Miraflores Locks (Panama Canal)
The Miraflores Locks, due to their close proximity to Panama City and easy public access, is probably the most visited tourist site in all of Panama, more than Panama Viejo and Casco Viejo.
The Miraflores locks are the first pair of locks encountered by ships entering the canal from the Pacific Ocean. This building is the Miraflores lock house from which the locks are operated.

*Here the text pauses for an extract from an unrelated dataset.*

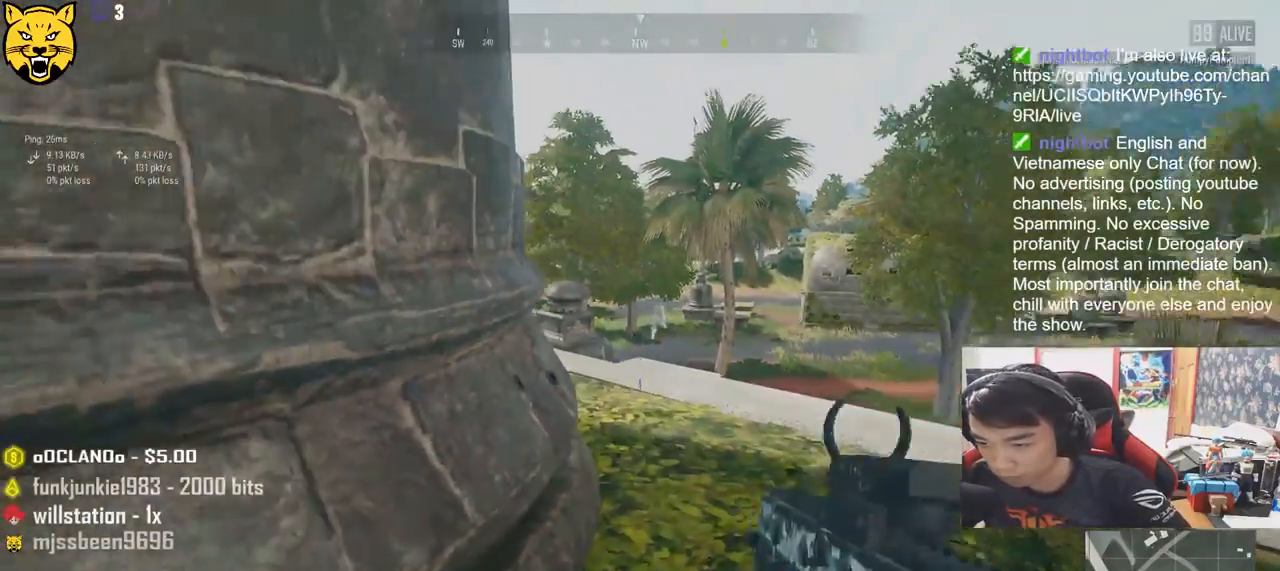
{"keys": ["d"], "mouse": [], "events": [[33, "d", "down"], [66, "a", "up"], [83, "mouse_left", "up"], [150, "mouse_left", "down"], [200, "a", "down"], [216, "d", "up"], [216, "mouse_left", "up"], [300, "d", "down"], [366, "d", "up"], [416, "d", "down"], [466, "a", "up"]]}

The canal locks are paired with two locks side-by-side to allow two-way traffic. The locks can also be operated in parallel in the same direction depending on the traffic flow requirements for the canal. A ship has to pass through three locks on each side of the canal to be raised to the level of Lake Gatun. Miraflores has two lock pairs. The third pair of locks on the Pacific side is at Pedro Miguel; about 3/4 mile upstream of the Miraflores locks.
The lock gates at Miraflores are the tallest of the three (the others being Gatun and Pedro Miguel), which is due to the extreme tidal variation that takes place in the Pacific Ocean; the tidal variation on the Atlantic coast is by far less. Miraflores Locks are slightly over one mile long, from beginning to end.
This is the first set of locks situated on the Pacific entrance of the Panama Canal. The locomotives maneuver the ships through the locks prior to being raised or lowered 27 feet per chamber. Twenty six million gallons of water is transferred in only 7 minutes and all done by gravity.
Miraflores Locks, completed in May of 1913, stand at the Pacific entrance to the Panama Canal. They link the Pacific Ocean with the manmade Miraflores Lake, raising and lowering ships 54 feet (16.5 meters) in two impressive steps. Of the canal’s three sets of locks, these are the easiest to reach from Panama City and the best equipped to handle visitors.